Slashdot Mirror


Regex Golf, xkcd, and Peter Norvig

mikejuk writes "A recent xkcd strip has started some deep academic thinking. When AI expert Peter Norvig gets involved you know the algorithms are going to fly. Code Golf is a reasonably well known sport of trying to write an algorithm in the shortest possible code. Regex Golf is similar, but in general the aim is to create a regular expression that accepts the strings in one list and rejects the strings in a second list. This started Peter Norvig, the well-known computer scientist and director of research at Google, thinking about the problem. Is it possible to write a program that would create a regular expression to solve the xkcd problem? The result is an NP hard problem that needs AI-like techniques to get an approximate answer. To find out more, read the complete description, including Python code, on Peter Norvig's blog. It ends with this challenge: 'I hope you found this interesting, and perhaps you can find ways to improve my algorithm, or more interesting lists to apply it to. I found it was fun to play with, and I hope this page gives you an idea of how to address problems like this.'"

5 of 172 comments (clear)

  1. Re:FWIW, the Regex Golf game by Garridan · · Score: 3, Informative

    Or, if you want to try your hand at meta regex golf there's a place for that, too.

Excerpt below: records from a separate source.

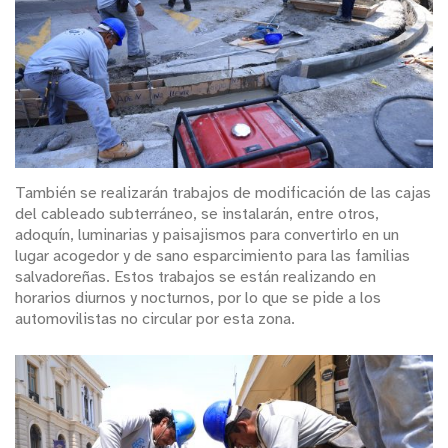
También se realizarán trabajos de modificación de las cajas
del cableado subterráneo, se instalarán, entre otros,
adoquín, luminarias y paisajismos para convertirlo en un
lugar acogedor y de sano esparcimiento para las familias
salvadoreñas. Estos trabajos se están realizando en
horarios diurnos y nocturnos, por lo que se pide a los
automovilistas no circular por esta zona.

  2. Re:RegExps by Anonymous Coward · · Score: 2, Informative

    If regular expressions are a programming language, then they are not a very powerful one. The languages they recognize are the so-called regular languages, which are the least expressive category in the Chomsky hierarchy of languages (note the difference between the language of regular expressions and the languages recognized by regular expressions). See the Wikipedia articles on regular languages and the Chomsky hierarchy for details.

  3. This problem has been studied for decades by DogPhilosopher · · Score: 5, Informative

    There's a field called Grammar Induction, and the problem of learning regular languages, aka regular inference, can be considered a subfield. People have been working on this since the '50s. Applications include learning DTDs for XML/wrapper induction, and all kinds of problems in bioinformatics and natural language processing.

    There's a strong link with the graph coloring problem, see
    http://www.cs.ru.nl/~sicco/papers/alt12.pdf

    In this field, the focus is generally on learning FSAs, but these can easily be transformed into regexps. There's work on learning regexps directly, see
    http://www.informatik.uni-trier.de/~fernau/papers/Fer05c.pdf

    Enjoy.

  4. Re:ioccc 2013 US president matching code by hankwang · · Score: 4, Informative

    It takes the first four bytes of the president's name, converts them to int; then applies four modulo operations (%4796 %275 %4). How the author figured out that those four operations would do the job, who knows? Maybe brute-forced the parameter space.

  5. Re:Unless Pyhon has changed recently. by bunratty · · Score: 3, Informative

    Python is very similar to Perl, and also has most of the characteristics that make Lisp a good language to program AI algorithms.

    --
    What a fool believes, he sees, no wise man has the power to reason away.